------ PROVIDED DATA ------
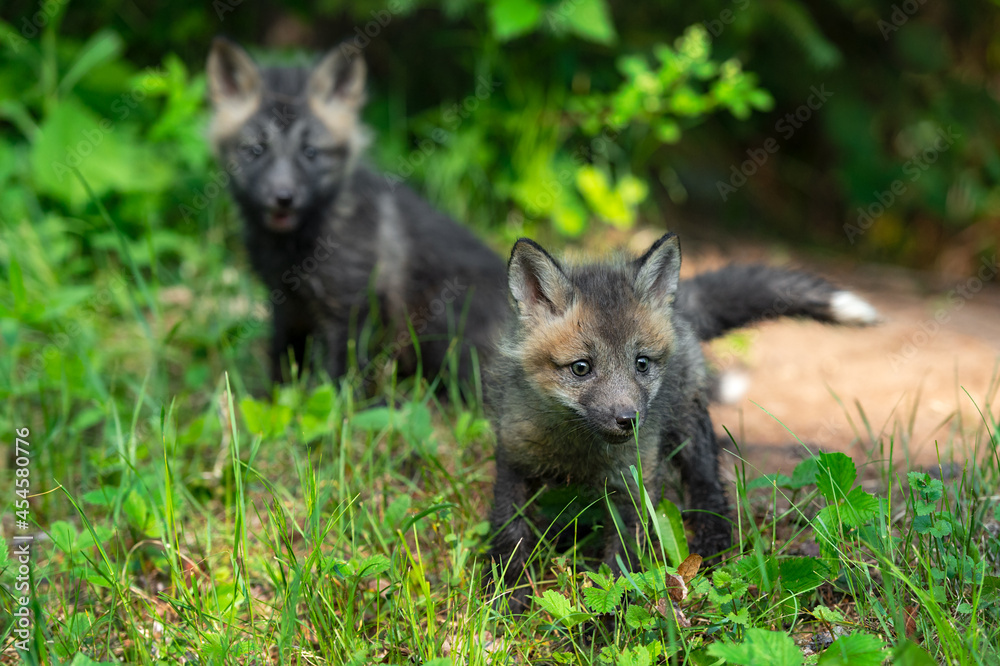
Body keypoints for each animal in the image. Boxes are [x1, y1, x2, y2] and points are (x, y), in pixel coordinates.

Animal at [486, 233, 878, 611]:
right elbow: (508, 534)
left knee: (708, 486)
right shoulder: (513, 458)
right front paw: (506, 595)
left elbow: (622, 566)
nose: (628, 420)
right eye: (581, 367)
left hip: (690, 427)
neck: (577, 450)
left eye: (641, 363)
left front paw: (608, 622)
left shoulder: (635, 482)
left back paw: (713, 543)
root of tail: (679, 308)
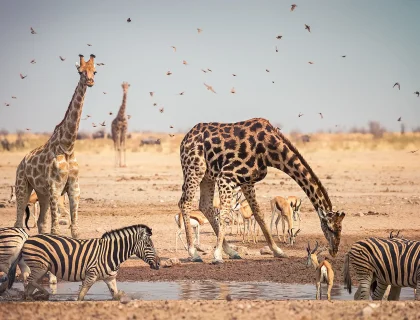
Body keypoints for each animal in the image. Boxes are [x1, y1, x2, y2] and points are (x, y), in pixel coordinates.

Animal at [8, 224, 159, 302]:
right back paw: (44, 294)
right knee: (30, 280)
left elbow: (116, 296)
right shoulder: (91, 275)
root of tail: (27, 239)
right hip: (40, 266)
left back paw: (31, 297)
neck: (110, 253)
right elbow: (80, 297)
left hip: (41, 268)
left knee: (29, 285)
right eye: (149, 245)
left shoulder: (110, 278)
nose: (159, 264)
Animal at [13, 53, 97, 238]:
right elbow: (56, 230)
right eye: (80, 71)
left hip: (41, 193)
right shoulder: (55, 187)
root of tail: (22, 161)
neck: (68, 146)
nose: (90, 81)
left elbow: (75, 230)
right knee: (18, 222)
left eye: (95, 71)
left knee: (40, 222)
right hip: (23, 186)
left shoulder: (74, 188)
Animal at [177, 117, 344, 262]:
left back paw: (232, 252)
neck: (270, 151)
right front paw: (217, 255)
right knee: (185, 202)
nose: (334, 251)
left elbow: (259, 214)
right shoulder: (228, 175)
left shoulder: (247, 181)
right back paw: (194, 253)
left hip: (208, 175)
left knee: (205, 205)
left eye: (340, 228)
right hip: (194, 168)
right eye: (330, 228)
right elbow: (225, 214)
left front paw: (278, 251)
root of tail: (184, 140)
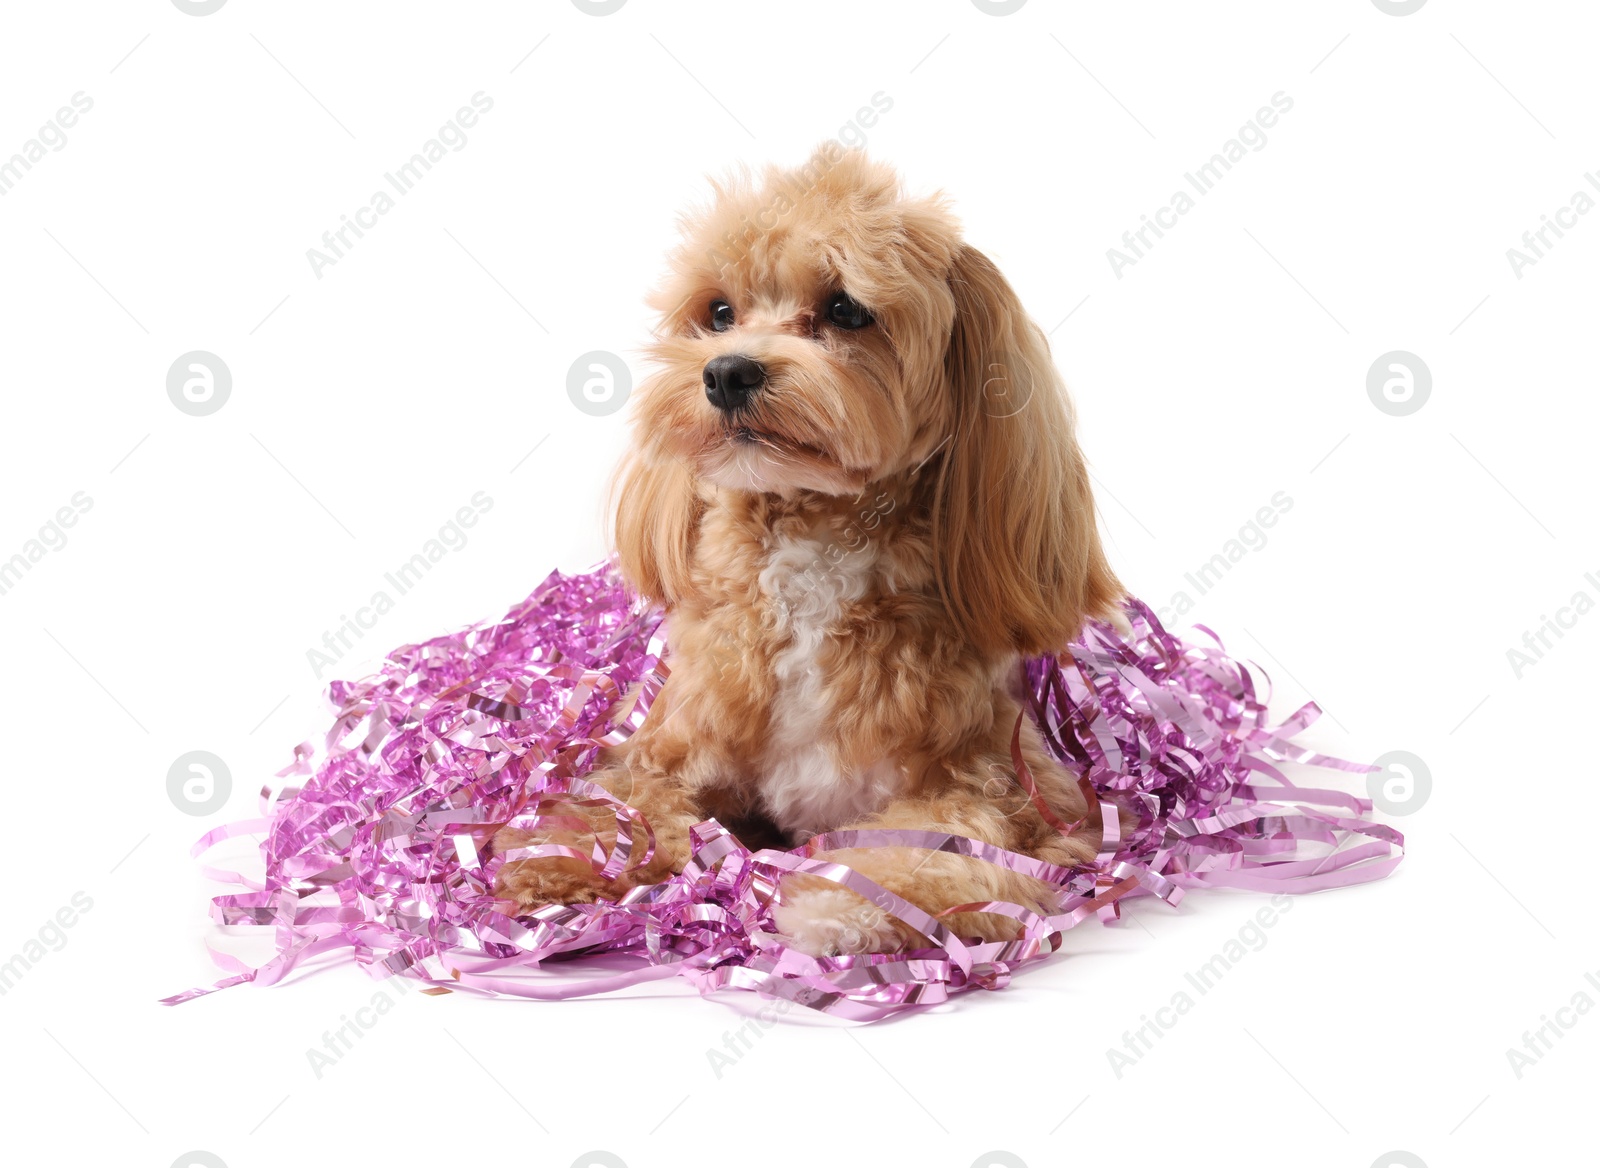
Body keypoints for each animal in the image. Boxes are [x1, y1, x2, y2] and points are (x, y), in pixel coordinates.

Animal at [492, 145, 1120, 953]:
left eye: (846, 309)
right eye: (718, 312)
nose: (726, 371)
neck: (813, 546)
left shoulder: (1009, 786)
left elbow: (939, 845)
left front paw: (843, 903)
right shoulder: (665, 741)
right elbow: (621, 801)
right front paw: (555, 858)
------
## TASK PROMPT:
Copy out the listing above in full and leave out its pictures.

## THE ANSWER:
Body keypoints for each animal in the image. Boxes are [x1, y1, x2, y2] and points are (x, y), in pixel coordinates.

Animal at [486, 233, 878, 611]:
right elbow: (508, 534)
left knee: (708, 486)
right shoulder: (513, 458)
right front paw: (506, 595)
left elbow: (622, 566)
nose: (628, 420)
right eye: (581, 367)
left hip: (690, 427)
neck: (577, 450)
left eye: (641, 363)
left front paw: (608, 622)
left shoulder: (635, 482)
left back paw: (713, 543)
root of tail: (679, 308)
Body keypoints for each animal in the image. Boxes are [x1, y1, x2, y2] and points are (x, y), in pixel coordinates.

Animal at [8, 224, 159, 302]:
right back paw: (44, 294)
right knee: (30, 280)
left elbow: (116, 296)
right shoulder: (91, 275)
root of tail: (27, 239)
right hip: (40, 266)
left back paw: (31, 297)
neck: (110, 253)
right elbow: (80, 297)
left hip: (41, 268)
left knee: (29, 285)
right eye: (149, 245)
left shoulder: (110, 278)
nose: (159, 264)
Animal at [13, 53, 97, 238]:
right elbow: (56, 230)
right eye: (80, 71)
left hip: (41, 193)
right shoulder: (55, 187)
root of tail: (22, 161)
neck: (68, 146)
nose: (90, 81)
left elbow: (75, 230)
right knee: (18, 222)
left eye: (95, 71)
left knee: (40, 222)
right hip: (23, 186)
left shoulder: (74, 188)
Animal at [177, 117, 344, 262]:
left back paw: (232, 252)
neck: (270, 151)
right front paw: (217, 255)
right knee: (185, 202)
nose: (334, 251)
left elbow: (259, 214)
right shoulder: (228, 175)
left shoulder: (247, 181)
right back paw: (194, 253)
left hip: (208, 175)
left knee: (205, 205)
left eye: (340, 228)
right hip: (194, 168)
right eye: (330, 228)
right elbow: (225, 214)
left front paw: (278, 251)
root of tail: (184, 140)
Body keypoints for each animal in the image. Boxes are [x1, y1, x2, y2] and points are (x, y), in pixel coordinates.

Animal at [492, 145, 1120, 953]:
left eye: (846, 309)
right eye: (718, 312)
nose: (726, 371)
neck: (813, 546)
left shoulder: (1009, 786)
left elbow: (939, 845)
left front paw: (843, 903)
right shoulder: (665, 741)
right elbow: (621, 801)
right front paw: (555, 858)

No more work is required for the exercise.